### Textauszug
▼▼▼

Hi, ich kann nicht verstehen wie man sich über 50 Euro Kassenbeitrag aufregen kann. Für die medizinische Versorgung die einem in Deutschland geboten wird ist das doch ein absoluter Spottpreis, und den größen Teil Deines tatsächlichen Beitrages übernimmt doch schon die Solidargemeinschaft für Dich. Du willst meine Meinung ja bestimmt nicht lesen, aber ich finde wenn 50 Euro im Monat für die Krankenkasse oder 130 im Jahr für den Angelverein schon so weh tun, solltest Du Dir das neue Zelt aus dem Kopf schlagen und so ein teures Hobby wie Karpfenangeln zeitweise aussetzen. Investier die Kohle lieber in ein paar gute Bewerbungsmappen! Insofern Du ernsthaft arbeiten willst.


----------



## Syntac (19. Februar 2012)

*AW: Chub S-Plus Bivvy*

Guten Morgen, 

wollte jetzt nicht extra einen neuen Thread aufmachen... 

Ich habe das Chub S plus max, und will mir jetzt noch das Winterskin dazu holen. 
Lt. Katalog wird das Zelt aber durch den Winterskin nur 10cm tiefer - das kann doch eigentlich nicht sein?
Hat jemand das Winterskin, und kann mir da Info dazu geben?
Ab wo sind die 10cm mehr gemessen, ab der Stelle, an der beim Bivy ohne  Skin die Tür geschlossen ist, oder ab Vorderkante des Überstandes oben?

▲▲▲

### Material
▼▼▼

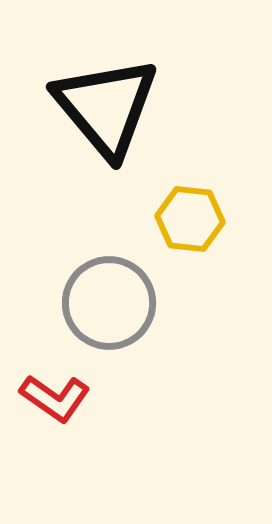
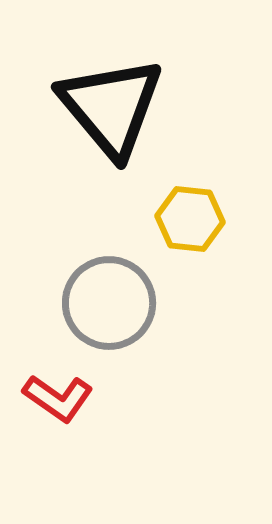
black triangle: moved 5 px right
red L-shape: moved 3 px right
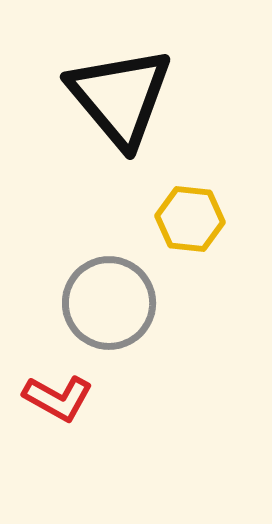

▲▲▲

### Aufgabe
Schreibe den Forumstext über das Chub-Zelt im Anschluss an seinen letzten Satz weiter. Die Daten spielen dabei keine Rolle.

### Ergebnis
Wenn Letzteres wäre es ja o.k. - dann wären es ca. 40-50 cm mehr  (Vergleich Innenraum Bivy geschlossen gegenüber Bivy mit Skin  geschlossen). 

Danke vorab! |wavey:


----------



## Bellaron (20. Februar 2012)

*AW: Chub S-Plus Bivvy*

hol dir das JRC Contact(fast überall günstig zu bekommen),fast gleicher Preis und ein top Zelt.Vergliechen zu dem Chub,überhaupt keine Frage,das JRC gute Zelte macht,ist ja klar.Hol dir das,damit fährst du mit sicherheit besser,Gruß Lars


----------



## Syntac (20. Februar 2012)

*AW: Chub S-Plus Bivvy*

Guten Morgen, 

danke für Deine Antwort, aber wie geschrieben habe ich das Chub bereits. 
Und ich würde gerne wissen, wieviel Platzgewinn man nach vorne durch das Winterskin hat, die 10cm lt. Katalog erscheinen mir doch sehr wenig...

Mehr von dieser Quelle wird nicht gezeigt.